Indigenous Australian culture is dynamic and continues to evolve and develop in response to historical and contemporary circumstances (Commonwealth of Australia, 2013). As highlighted by a life course approach children’s lives are shaped by the social environment in which they are born and raised. The ‘linked lives‘perspective is particularly relevant to the life course of Indigenous children, given the role of the family in children’s lives, social structures and vast kinship that are an important part of Indigenous children’s lives (Biddle, 2010). There is established evidence on intergenerational transmission of trauma experienced by elders and family members to Indigenous children leading to poor health and wellbeing outcomes (Australian Institute of Health and Welfare, 2019).

However, connection to family and kinship are also important sources of cultural knowledge and play a big role in strengthening cultural identity (Colquhoun, 2012).

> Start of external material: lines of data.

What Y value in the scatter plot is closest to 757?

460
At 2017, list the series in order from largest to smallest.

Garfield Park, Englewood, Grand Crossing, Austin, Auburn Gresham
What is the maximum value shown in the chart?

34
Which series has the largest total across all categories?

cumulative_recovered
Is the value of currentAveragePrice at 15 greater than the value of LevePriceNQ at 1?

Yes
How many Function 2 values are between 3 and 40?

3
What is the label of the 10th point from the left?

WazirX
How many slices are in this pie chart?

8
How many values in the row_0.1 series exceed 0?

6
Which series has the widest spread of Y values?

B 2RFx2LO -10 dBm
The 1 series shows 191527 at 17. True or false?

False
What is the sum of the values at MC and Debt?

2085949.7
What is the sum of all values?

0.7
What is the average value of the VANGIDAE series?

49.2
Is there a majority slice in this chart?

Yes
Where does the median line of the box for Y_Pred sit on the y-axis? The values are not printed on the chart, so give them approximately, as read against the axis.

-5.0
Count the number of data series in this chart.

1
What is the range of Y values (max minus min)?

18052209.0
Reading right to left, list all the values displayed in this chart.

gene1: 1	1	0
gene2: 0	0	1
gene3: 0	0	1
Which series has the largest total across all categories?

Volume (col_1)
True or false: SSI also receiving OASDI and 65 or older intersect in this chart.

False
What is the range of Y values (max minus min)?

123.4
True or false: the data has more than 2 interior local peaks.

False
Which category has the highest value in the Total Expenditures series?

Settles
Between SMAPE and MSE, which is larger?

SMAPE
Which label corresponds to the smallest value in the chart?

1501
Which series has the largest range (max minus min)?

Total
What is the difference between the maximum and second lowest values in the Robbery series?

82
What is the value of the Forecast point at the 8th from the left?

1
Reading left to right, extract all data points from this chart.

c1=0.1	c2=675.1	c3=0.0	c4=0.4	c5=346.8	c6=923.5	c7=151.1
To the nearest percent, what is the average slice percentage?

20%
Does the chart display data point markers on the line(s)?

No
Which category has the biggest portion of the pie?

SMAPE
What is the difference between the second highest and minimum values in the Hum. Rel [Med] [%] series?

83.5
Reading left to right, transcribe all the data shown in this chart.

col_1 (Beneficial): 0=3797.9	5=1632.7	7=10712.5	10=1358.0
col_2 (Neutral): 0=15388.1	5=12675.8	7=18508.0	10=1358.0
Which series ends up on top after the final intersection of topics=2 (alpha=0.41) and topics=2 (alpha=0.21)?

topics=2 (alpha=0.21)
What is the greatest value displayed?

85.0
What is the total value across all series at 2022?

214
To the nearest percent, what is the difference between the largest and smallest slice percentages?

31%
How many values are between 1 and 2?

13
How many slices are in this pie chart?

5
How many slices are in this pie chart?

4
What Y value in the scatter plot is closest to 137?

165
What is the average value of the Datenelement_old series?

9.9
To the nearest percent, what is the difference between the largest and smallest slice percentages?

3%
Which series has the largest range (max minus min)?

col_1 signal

Children’s perceptions and understanding of cultural identity are strongly influenced by parents’ cultural knowledge sharing, their sense of Indigeneity, and the value of cultural heritage to them (Martin, 2017). Children’s understanding of cultural identity is also shaped by whether they live on Country (ancestral land), have opportunities to participate in cultural practices, spend time and maintain meaningful relationships with people in their family and wider community (Jackson-Barrett & Lee-Hammond, 2018). These opportunities are limited for children in out-of-home care who move further from their cultural identity and community (Richardson & Osborn, 2007). Therefore, for Indigenous children who need to be removed from their homes to protect them from harm, protecting and strengthening their cultural identities must be a key priority for child welfare services.

Indigenous children have significantly greater social and emotional problems, mental health issues, psychological distress and suicide rates than their counterparts (Priest et al., 2012, Department of Health, 2013). Identifying interventions and approaches that support better uptake and delivery of services is vital for improving Indigenous youth’s mental health outcomes. It is promising to see that policymakers are now recognising that interventions centred on cultural identity and connections are critical to improving Indigenous Australians’ health outcomes. Though non-random sampling and small sample size limit the generalisability of our findings, our results further support the long-awaited shift in the deficit narrative focus to a strengths-based discourse. Strong evidence on the role of cultural identity reinforces the need for interventions centred on Indigenous knowledge and leadership to offer effective solutions for improving the health and wellbeing of Indigenous people.

Conclusion

Reducing the gap in health and wellbeing between Indigenous and non-Indigenous Australians is a critical national priority. Unacceptably high rates of poor mental health and suicide in Indigenous people indicate that current health and wellbeing services that excessively focus on deficit correction fail to improve outcomes. Socioeconomic disadvantages are linked with varying levels of psychological distress in Indigenous Australian children. However, attachment with Indigenous culture, clan and community, and cultural identity are individual assets that contribute to the health and wellbeing of children, buffering the negative effect of disadvantage in Indigenous children. Therefore, for better engagement and impact of health and wellbeing programs, policymakers and services providers must take a different approach and offer health interventions and services capitalising on the strengths of Indigenous culture and cultural identity.